- [YOUR OBJECTIVE] Please retype every record below exactly, leaving the pictures out.

- [TASK INPUT]
* * * * * * *

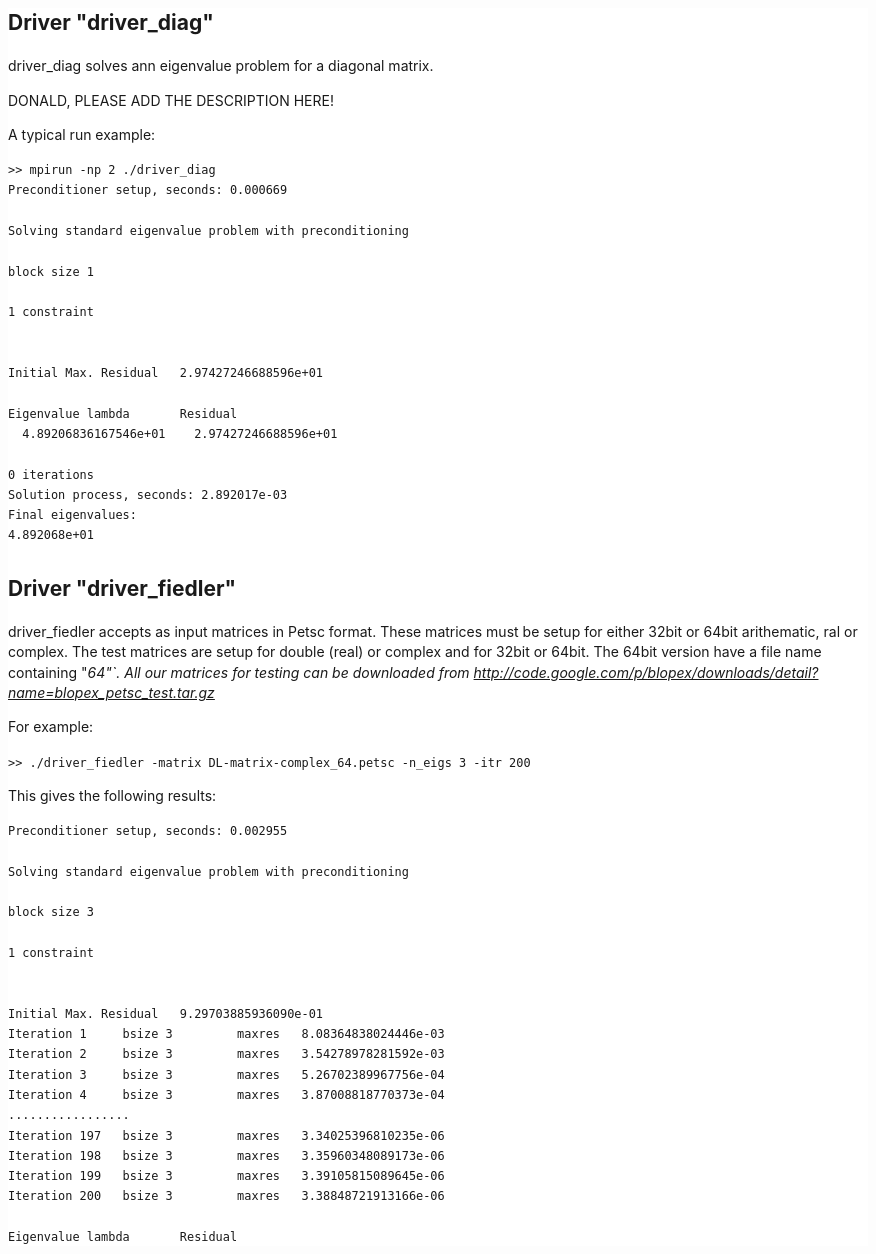 ## Driver "driver\_diag" ##

driver\_diag solves ann eigenvalue problem for a diagonal matrix.

DONALD, PLEASE ADD THE DESCRIPTION HERE!

A typical run example:

```
>> mpirun -np 2 ./driver_diag
Preconditioner setup, seconds: 0.000669

Solving standard eigenvalue problem with preconditioning

block size 1

1 constraint


Initial Max. Residual   2.97427246688596e+01

Eigenvalue lambda       Residual              
  4.89206836167546e+01    2.97427246688596e+01

0 iterations
Solution process, seconds: 2.892017e-03
Final eigenvalues:
4.892068e+01
```

## Driver "driver\_fiedler" ##

driver\_fiedler accepts as input matrices in Petsc format.  These matrices must be setup for either 32bit or 64bit arithematic, ral or complex.  The test matrices are setup for double (real) or complex and for 32bit or 64bit.  The 64bit version have a file name containing "_64"`. All our matrices for testing can be downloaded from
http://code.google.com/p/blopex/downloads/detail?name=blopex_petsc_test.tar.gz_

For example:
```
>> ./driver_fiedler -matrix DL-matrix-complex_64.petsc -n_eigs 3 -itr 200
```

This gives the following results:
```
Preconditioner setup, seconds: 0.002955

Solving standard eigenvalue problem with preconditioning

block size 3

1 constraint


Initial Max. Residual   9.29703885936090e-01
Iteration 1     bsize 3         maxres   8.08364838024446e-03
Iteration 2     bsize 3         maxres   3.54278978281592e-03
Iteration 3     bsize 3         maxres   5.26702389967756e-04
Iteration 4     bsize 3         maxres   3.87008818770373e-04
.................
Iteration 197   bsize 3         maxres   3.34025396810235e-06
Iteration 198   bsize 3         maxres   3.35960348089173e-06
Iteration 199   bsize 3         maxres   3.39105815089645e-06
Iteration 200   bsize 3         maxres   3.38848721913166e-06

Eigenvalue lambda       Residual              
```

* * * * * * *

- [TASK ANSWER]
 ## Driver "driver\_diag" ##

driver\_diag solves ann eigenvalue problem for a diagonal matrix.

DONALD, PLEASE ADD THE DESCRIPTION HERE!

A typical run example:

```
>> mpirun -np 2 ./driver_diag
Preconditioner setup, seconds: 0.000669

Solving standard eigenvalue problem with preconditioning

block size 1

1 constraint


Initial Max. Residual   2.97427246688596e+01

Eigenvalue lambda       Residual              
  4.89206836167546e+01    2.97427246688596e+01

0 iterations
Solution process, seconds: 2.892017e-03
Final eigenvalues:
4.892068e+01
```

## Driver "driver\_fiedler" ##

driver\_fiedler accepts as input matrices in Petsc format.  These matrices must be setup for either 32bit or 64bit arithematic, ral or complex.  The test matrices are setup for double (real) or complex and for 32bit or 64bit.  The 64bit version have a file name containing "_64"`. All our matrices for testing can be downloaded from
http://code.google.com/p/blopex/downloads/detail?name=blopex_petsc_test.tar.gz_

For example:
```
>> ./driver_fiedler -matrix DL-matrix-complex_64.petsc -n_eigs 3 -itr 200
```

This gives the following results:
```
Preconditioner setup, seconds: 0.002955

Solving standard eigenvalue problem with preconditioning

block size 3

1 constraint


Initial Max. Residual   9.29703885936090e-01
Iteration 1     bsize 3         maxres   8.08364838024446e-03
Iteration 2     bsize 3         maxres   3.54278978281592e-03
Iteration 3     bsize 3         maxres   5.26702389967756e-04
Iteration 4     bsize 3         maxres   3.87008818770373e-04
.................
Iteration 197   bsize 3         maxres   3.34025396810235e-06
Iteration 198   bsize 3         maxres   3.35960348089173e-06
Iteration 199   bsize 3         maxres   3.39105815089645e-06
Iteration 200   bsize 3         maxres   3.38848721913166e-06

Eigenvalue lambda       Residual              
```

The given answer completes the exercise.